I find with pleasure that a considerable agreement of opinion exists,--
though less among professed poets or critics, than among men of
eminence in other departments of thought or action whose attention
has been directed to Wordsworth's poems. And although I have felt it
right to express in each case my own views with exactness, I have
been able to feel that I am not obtruding on the reader any merely
fanciful estimate in which better accredited judges would refuse to
concur.
[Footnote 1: I take this opportunity of thanking Mr. William
Wordsworth, the son (now deceased), and Mr. William Wordsworth, the
grandson, of the poet, for help most valuable in enabling me to give
a true impression of the poet's personality.]
Without further preface I now begin my story of Wordsworth's life,
in words which he himself dictated to his intended biographer.

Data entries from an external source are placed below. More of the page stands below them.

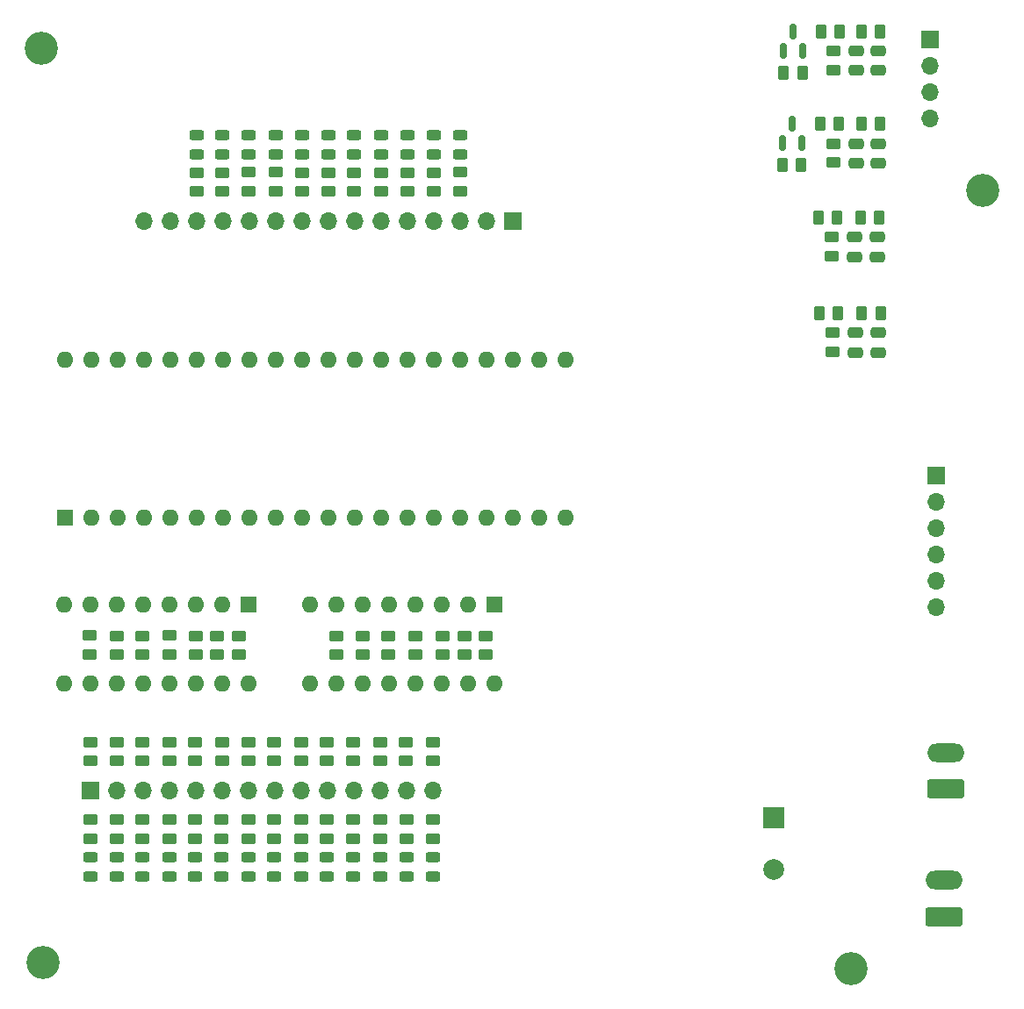
<source format=gts>
%TF.GenerationSoftware,KiCad,Pcbnew,8.0.6*%
%TF.CreationDate,2024-12-03T08:55:31+01:00*%
%TF.ProjectId,PCB_Tester,5043425f-5465-4737-9465-722e6b696361,rev?*%
%TF.SameCoordinates,Original*%
%TF.FileFunction,Soldermask,Top*%
%TF.FilePolarity,Negative*%
%FSLAX46Y46*%
G04 Gerber Fmt 4.6, Leading zero omitted, Abs format (unit mm)*
G04 Created by KiCad (PCBNEW 8.0.6) date 2024-12-03 08:55:31*
%MOMM*%
%LPD*%
G01*
G04 APERTURE LIST*
G04 Aperture macros list*
%AMRoundRect*
0 Rectangle with rounded corners*
0 $1 Rounding radius*
0 $2 $3 $4 $5 $6 $7 $8 $9 X,Y pos of 4 corners*
0 Add a 4 corners polygon primitive as box body*
4,1,4,$2,$3,$4,$5,$6,$7,$8,$9,$2,$3,0*
0 Add four circle primitives for the rounded corners*
1,1,$1+$1,$2,$3*
1,1,$1+$1,$4,$5*
1,1,$1+$1,$6,$7*
1,1,$1+$1,$8,$9*
0 Add four rect primitives between the rounded corners*
20,1,$1+$1,$2,$3,$4,$5,0*
20,1,$1+$1,$4,$5,$6,$7,0*
20,1,$1+$1,$6,$7,$8,$9,0*
20,1,$1+$1,$8,$9,$2,$3,0*%
G04 Aperture macros list end*
%ADD10C,3.200000*%
%ADD11RoundRect,0.250000X-0.450000X0.262500X-0.450000X-0.262500X0.450000X-0.262500X0.450000X0.262500X0*%
%ADD12RoundRect,0.250000X0.450000X-0.262500X0.450000X0.262500X-0.450000X0.262500X-0.450000X-0.262500X0*%
%ADD13RoundRect,0.243750X-0.456250X0.243750X-0.456250X-0.243750X0.456250X-0.243750X0.456250X0.243750X0*%
%ADD14RoundRect,0.250000X0.262500X0.450000X-0.262500X0.450000X-0.262500X-0.450000X0.262500X-0.450000X0*%
%ADD15RoundRect,0.250000X1.550000X-0.650000X1.550000X0.650000X-1.550000X0.650000X-1.550000X-0.650000X0*%
%ADD16O,3.600000X1.800000*%
%ADD17RoundRect,0.243750X0.456250X-0.243750X0.456250X0.243750X-0.456250X0.243750X-0.456250X-0.243750X0*%
%ADD18R,1.700000X1.700000*%
%ADD19O,1.700000X1.700000*%
%ADD20RoundRect,0.250000X-0.475000X0.250000X-0.475000X-0.250000X0.475000X-0.250000X0.475000X0.250000X0*%
%ADD21R,2.000000X2.000000*%
%ADD22C,2.000000*%
%ADD23R,1.600000X1.600000*%
%ADD24O,1.600000X1.600000*%
%ADD25RoundRect,0.150000X0.150000X-0.587500X0.150000X0.587500X-0.150000X0.587500X-0.150000X-0.587500X0*%
G04 APERTURE END LIST*
D10*
%TO.C,H4*%
X172300000Y-135000000D03*
%TD*%
%TO.C,H3*%
X185000000Y-59900000D03*
%TD*%
%TO.C,H2*%
X94400000Y-134400000D03*
%TD*%
%TO.C,H1*%
X94200000Y-46200000D03*
%TD*%
D11*
%TO.C,R27*%
X129480000Y-120660000D03*
X129480000Y-122485000D03*
%TD*%
D12*
%TO.C,R49*%
X119400000Y-60025000D03*
X119400000Y-58200000D03*
%TD*%
D13*
%TO.C,D8*%
X116680000Y-124235000D03*
X116680000Y-126110000D03*
%TD*%
%TO.C,D11*%
X124280000Y-124235000D03*
X124280000Y-126110000D03*
%TD*%
D14*
%TO.C,R29*%
X171112500Y-53500000D03*
X169287500Y-53500000D03*
%TD*%
D12*
%TO.C,R45*%
X129500000Y-60025000D03*
X129500000Y-58200000D03*
%TD*%
D11*
%TO.C,R20*%
X111580000Y-120647500D03*
X111580000Y-122472500D03*
%TD*%
%TO.C,R5*%
X109080000Y-113147500D03*
X109080000Y-114972500D03*
%TD*%
D15*
%TO.C,J4*%
X181400000Y-117700000D03*
D16*
X181400000Y-114200000D03*
%TD*%
D11*
%TO.C,R1*%
X98980000Y-113172500D03*
X98980000Y-114997500D03*
%TD*%
D17*
%TO.C,D17*%
X129500000Y-56475000D03*
X129500000Y-54600000D03*
%TD*%
D18*
%TO.C,J2*%
X139700000Y-62900000D03*
D19*
X137160000Y-62900000D03*
X134620000Y-62900000D03*
X132080000Y-62900000D03*
X129540000Y-62900000D03*
X127000000Y-62900000D03*
X124460000Y-62900000D03*
X121920000Y-62900000D03*
X119380000Y-62900000D03*
X116840000Y-62900000D03*
X114300000Y-62900000D03*
X111760000Y-62900000D03*
X109220000Y-62900000D03*
X106680000Y-62900000D03*
X104140000Y-62900000D03*
%TD*%
D11*
%TO.C,R57*%
X106600000Y-102875000D03*
X106600000Y-104700000D03*
%TD*%
D20*
%TO.C,C6*%
X174900000Y-55400000D03*
X174900000Y-57300000D03*
%TD*%
D14*
%TO.C,R43*%
X167500000Y-57500000D03*
X165675000Y-57500000D03*
%TD*%
D13*
%TO.C,D2*%
X101480000Y-124235000D03*
X101480000Y-126110000D03*
%TD*%
D20*
%TO.C,C5*%
X172800000Y-55400000D03*
X172800000Y-57300000D03*
%TD*%
D11*
%TO.C,R25*%
X124280000Y-120660000D03*
X124280000Y-122485000D03*
%TD*%
D13*
%TO.C,D13*%
X129480000Y-124235000D03*
X129480000Y-126110000D03*
%TD*%
D11*
%TO.C,R55*%
X101500000Y-102900000D03*
X101500000Y-104725000D03*
%TD*%
D12*
%TO.C,R46*%
X127000000Y-60025000D03*
X127000000Y-58200000D03*
%TD*%
D11*
%TO.C,R8*%
X116680000Y-113172500D03*
X116680000Y-114997500D03*
%TD*%
D17*
%TO.C,D19*%
X124400000Y-56475000D03*
X124400000Y-54600000D03*
%TD*%
D11*
%TO.C,R54*%
X98900000Y-102875000D03*
X98900000Y-104700000D03*
%TD*%
D20*
%TO.C,C1*%
X172625000Y-64425000D03*
X172625000Y-66325000D03*
%TD*%
D13*
%TO.C,D7*%
X114180000Y-124235000D03*
X114180000Y-126110000D03*
%TD*%
D20*
%TO.C,C4*%
X174925000Y-73675000D03*
X174925000Y-75575000D03*
%TD*%
D12*
%TO.C,R47*%
X124400000Y-60025000D03*
X124400000Y-58200000D03*
%TD*%
D11*
%TO.C,R26*%
X126880000Y-120660000D03*
X126880000Y-122485000D03*
%TD*%
D13*
%TO.C,D5*%
X109080000Y-124235000D03*
X109080000Y-126110000D03*
%TD*%
D11*
%TO.C,R17*%
X103980000Y-120660000D03*
X103980000Y-122485000D03*
%TD*%
D14*
%TO.C,R42*%
X175137500Y-71775000D03*
X173312500Y-71775000D03*
%TD*%
D11*
%TO.C,R63*%
X127700000Y-102900000D03*
X127700000Y-104725000D03*
%TD*%
D18*
%TO.C,J6*%
X180500000Y-87400000D03*
D19*
X180500000Y-89940000D03*
X180500000Y-92480000D03*
X180500000Y-95020000D03*
X180500000Y-97560000D03*
X180500000Y-100100000D03*
%TD*%
D11*
%TO.C,R36*%
X170600000Y-46475000D03*
X170600000Y-48300000D03*
%TD*%
D18*
%TO.C,J1*%
X98940000Y-117872500D03*
D19*
X101480000Y-117872500D03*
X104020000Y-117872500D03*
X106560000Y-117872500D03*
X109100000Y-117872500D03*
X111640000Y-117872500D03*
X114180000Y-117872500D03*
X116720000Y-117872500D03*
X119260000Y-117872500D03*
X121800000Y-117872500D03*
X124340000Y-117872500D03*
X126880000Y-117872500D03*
X129420000Y-117872500D03*
X131960000Y-117872500D03*
%TD*%
D11*
%TO.C,R12*%
X126880000Y-113147500D03*
X126880000Y-114972500D03*
%TD*%
%TO.C,R10*%
X121780000Y-113160000D03*
X121780000Y-114985000D03*
%TD*%
%TO.C,R67*%
X137100000Y-102900000D03*
X137100000Y-104725000D03*
%TD*%
D14*
%TO.C,R37*%
X175100000Y-44575000D03*
X173275000Y-44575000D03*
%TD*%
D11*
%TO.C,R28*%
X131980000Y-120647500D03*
X131980000Y-122472500D03*
%TD*%
%TO.C,R19*%
X109080000Y-120647500D03*
X109080000Y-122472500D03*
%TD*%
D21*
%TO.C,C9*%
X164800000Y-120432323D03*
D22*
X164800000Y-125432323D03*
%TD*%
D11*
%TO.C,R58*%
X109100000Y-102900000D03*
X109100000Y-104725000D03*
%TD*%
D17*
%TO.C,D20*%
X121900000Y-56437500D03*
X121900000Y-54562500D03*
%TD*%
D23*
%TO.C,U3*%
X96540000Y-91500000D03*
D24*
X99080000Y-91500000D03*
X101620000Y-91500000D03*
X104160000Y-91500000D03*
X106700000Y-91500000D03*
X109240000Y-91500000D03*
X111780000Y-91500000D03*
X114320000Y-91500000D03*
X116860000Y-91500000D03*
X119400000Y-91500000D03*
X121940000Y-91500000D03*
X124480000Y-91500000D03*
X127020000Y-91500000D03*
X129560000Y-91500000D03*
X132100000Y-91500000D03*
X134640000Y-91500000D03*
X137180000Y-91500000D03*
X139720000Y-91500000D03*
X142260000Y-91500000D03*
X144800000Y-91500000D03*
X144800000Y-76260000D03*
X142260000Y-76260000D03*
X139720000Y-76260000D03*
X137180000Y-76260000D03*
X134640000Y-76260000D03*
X132100000Y-76260000D03*
X129560000Y-76260000D03*
X127020000Y-76260000D03*
X124480000Y-76260000D03*
X121940000Y-76260000D03*
X119400000Y-76260000D03*
X116860000Y-76260000D03*
X114320000Y-76260000D03*
X111780000Y-76260000D03*
X109240000Y-76260000D03*
X106700000Y-76260000D03*
X104160000Y-76260000D03*
X101620000Y-76260000D03*
X99080000Y-76260000D03*
X96540000Y-76260000D03*
%TD*%
D13*
%TO.C,D9*%
X119280000Y-124235000D03*
X119280000Y-126110000D03*
%TD*%
%TO.C,D6*%
X111580000Y-124235000D03*
X111580000Y-126110000D03*
%TD*%
D11*
%TO.C,R15*%
X98980000Y-120660000D03*
X98980000Y-122485000D03*
%TD*%
D12*
%TO.C,R39*%
X132100000Y-60025000D03*
X132100000Y-58200000D03*
%TD*%
D13*
%TO.C,D10*%
X121780000Y-124235000D03*
X121780000Y-126110000D03*
%TD*%
D23*
%TO.C,U2*%
X137900000Y-99880000D03*
D24*
X135360000Y-99880000D03*
X132820000Y-99880000D03*
X130280000Y-99880000D03*
X127740000Y-99880000D03*
X125200000Y-99880000D03*
X122660000Y-99880000D03*
X120120000Y-99880000D03*
X120120000Y-107500000D03*
X122660000Y-107500000D03*
X125200000Y-107500000D03*
X127740000Y-107500000D03*
X130280000Y-107500000D03*
X132820000Y-107500000D03*
X135360000Y-107500000D03*
X137900000Y-107500000D03*
%TD*%
D11*
%TO.C,R61*%
X122700000Y-102900000D03*
X122700000Y-104725000D03*
%TD*%
D15*
%TO.C,J5*%
X181300000Y-130000000D03*
D16*
X181300000Y-126500000D03*
%TD*%
D11*
%TO.C,R9*%
X119280000Y-113160000D03*
X119280000Y-114985000D03*
%TD*%
%TO.C,R7*%
X114180000Y-113147500D03*
X114180000Y-114972500D03*
%TD*%
D13*
%TO.C,D3*%
X103980000Y-124235000D03*
X103980000Y-126110000D03*
%TD*%
D11*
%TO.C,R56*%
X104000000Y-102900000D03*
X104000000Y-104725000D03*
%TD*%
%TO.C,R59*%
X111200000Y-102900000D03*
X111200000Y-104725000D03*
%TD*%
D20*
%TO.C,C8*%
X174900000Y-46425000D03*
X174900000Y-48325000D03*
%TD*%
D17*
%TO.C,D21*%
X119400000Y-56475000D03*
X119400000Y-54600000D03*
%TD*%
D12*
%TO.C,R50*%
X116800000Y-60012500D03*
X116800000Y-58187500D03*
%TD*%
D11*
%TO.C,R60*%
X113300000Y-102900000D03*
X113300000Y-104725000D03*
%TD*%
%TO.C,R64*%
X130300000Y-102900000D03*
X130300000Y-104725000D03*
%TD*%
D12*
%TO.C,R51*%
X114200000Y-60012500D03*
X114200000Y-58187500D03*
%TD*%
%TO.C,R48*%
X121900000Y-60025000D03*
X121900000Y-58200000D03*
%TD*%
D14*
%TO.C,R35*%
X171200000Y-44575000D03*
X169375000Y-44575000D03*
%TD*%
%TO.C,R44*%
X167612500Y-48600000D03*
X165787500Y-48600000D03*
%TD*%
D13*
%TO.C,D4*%
X106580000Y-124235000D03*
X106580000Y-126110000D03*
%TD*%
D11*
%TO.C,R23*%
X119280000Y-120672500D03*
X119280000Y-122497500D03*
%TD*%
%TO.C,R62*%
X125200000Y-102900000D03*
X125200000Y-104725000D03*
%TD*%
D18*
%TO.C,J3*%
X179900000Y-45400000D03*
D19*
X179900000Y-47940000D03*
X179900000Y-50480000D03*
X179900000Y-53020000D03*
%TD*%
D12*
%TO.C,R53*%
X109200000Y-60025000D03*
X109200000Y-58200000D03*
%TD*%
D14*
%TO.C,R40*%
X171050000Y-71775000D03*
X169225000Y-71775000D03*
%TD*%
D17*
%TO.C,D16*%
X132100000Y-56475000D03*
X132100000Y-54600000D03*
%TD*%
%TO.C,D23*%
X114200000Y-56437500D03*
X114200000Y-54562500D03*
%TD*%
D23*
%TO.C,U1*%
X114180000Y-99860000D03*
D24*
X111640000Y-99860000D03*
X109100000Y-99860000D03*
X106560000Y-99860000D03*
X104020000Y-99860000D03*
X101480000Y-99860000D03*
X98940000Y-99860000D03*
X96400000Y-99860000D03*
X96400000Y-107480000D03*
X98940000Y-107480000D03*
X101480000Y-107480000D03*
X104020000Y-107480000D03*
X106560000Y-107480000D03*
X109100000Y-107480000D03*
X111640000Y-107480000D03*
X114180000Y-107480000D03*
%TD*%
D13*
%TO.C,D14*%
X131980000Y-124235000D03*
X131980000Y-126110000D03*
%TD*%
D11*
%TO.C,R66*%
X135000000Y-102900000D03*
X135000000Y-104725000D03*
%TD*%
%TO.C,R16*%
X101480000Y-120660000D03*
X101480000Y-122485000D03*
%TD*%
%TO.C,R30*%
X170600000Y-55400000D03*
X170600000Y-57225000D03*
%TD*%
D20*
%TO.C,C3*%
X172725000Y-73675000D03*
X172725000Y-75575000D03*
%TD*%
D13*
%TO.C,D12*%
X126880000Y-124235000D03*
X126880000Y-126110000D03*
%TD*%
D25*
%TO.C,Q1*%
X165650000Y-55375000D03*
X167550000Y-55375000D03*
X166600000Y-53500000D03*
%TD*%
D17*
%TO.C,D25*%
X109200000Y-56437500D03*
X109200000Y-54562500D03*
%TD*%
%TO.C,D24*%
X111700000Y-56475000D03*
X111700000Y-54600000D03*
%TD*%
D11*
%TO.C,R2*%
X101480000Y-113160000D03*
X101480000Y-114985000D03*
%TD*%
D17*
%TO.C,D18*%
X127000000Y-56475000D03*
X127000000Y-54600000D03*
%TD*%
D14*
%TO.C,R34*%
X175112500Y-53500000D03*
X173287500Y-53500000D03*
%TD*%
D20*
%TO.C,C2*%
X174825000Y-64425000D03*
X174825000Y-66325000D03*
%TD*%
%TO.C,C7*%
X172800000Y-46425000D03*
X172800000Y-48325000D03*
%TD*%
D11*
%TO.C,R13*%
X129380000Y-113160000D03*
X129380000Y-114985000D03*
%TD*%
%TO.C,R3*%
X103980000Y-113172500D03*
X103980000Y-114997500D03*
%TD*%
%TO.C,R21*%
X114180000Y-120647500D03*
X114180000Y-122472500D03*
%TD*%
%TO.C,R6*%
X111680000Y-113147500D03*
X111680000Y-114972500D03*
%TD*%
D14*
%TO.C,R33*%
X175025000Y-62575000D03*
X173200000Y-62575000D03*
%TD*%
D11*
%TO.C,R18*%
X106580000Y-120647500D03*
X106580000Y-122472500D03*
%TD*%
%TO.C,R32*%
X170425000Y-64450000D03*
X170425000Y-66275000D03*
%TD*%
D12*
%TO.C,R52*%
X111700000Y-60025000D03*
X111700000Y-58200000D03*
%TD*%
D17*
%TO.C,D22*%
X116800000Y-56437500D03*
X116800000Y-54562500D03*
%TD*%
%TO.C,D15*%
X134600000Y-56437500D03*
X134600000Y-54562500D03*
%TD*%
D11*
%TO.C,R14*%
X131980000Y-113147500D03*
X131980000Y-114972500D03*
%TD*%
%TO.C,R4*%
X106580000Y-113147500D03*
X106580000Y-114972500D03*
%TD*%
D13*
%TO.C,D1*%
X98980000Y-124235000D03*
X98980000Y-126110000D03*
%TD*%
D12*
%TO.C,R38*%
X134600000Y-60012500D03*
X134600000Y-58187500D03*
%TD*%
D11*
%TO.C,R65*%
X132900000Y-102900000D03*
X132900000Y-104725000D03*
%TD*%
%TO.C,R41*%
X170525000Y-73675000D03*
X170525000Y-75500000D03*
%TD*%
%TO.C,R22*%
X116680000Y-120647500D03*
X116680000Y-122472500D03*
%TD*%
D25*
%TO.C,Q2*%
X165750000Y-46475000D03*
X167650000Y-46475000D03*
X166700000Y-44600000D03*
%TD*%
D11*
%TO.C,R24*%
X121780000Y-120660000D03*
X121780000Y-122485000D03*
%TD*%
%TO.C,R11*%
X124280000Y-113160000D03*
X124280000Y-114985000D03*
%TD*%
D14*
%TO.C,R31*%
X170950000Y-62575000D03*
X169125000Y-62575000D03*
%TD*%
M02*

</source>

"I was born," he said, "at Cockermouth, in Cumberland, on April 7th,
1770, the second son of John Wordsworth, attorney-at-law--as
lawyers of this class were then called--and law-agent to Sir James
Lowther, afterwards Earl of Lonsdale. My mother was Anne, only
daughter of William Cookson, mercer, of Penrith, and of Dorothy,
born Crackanthorp, of the ancient family of that name, who from the
times of Edward the Third had lived in Newbiggen Hall, Westmoreland.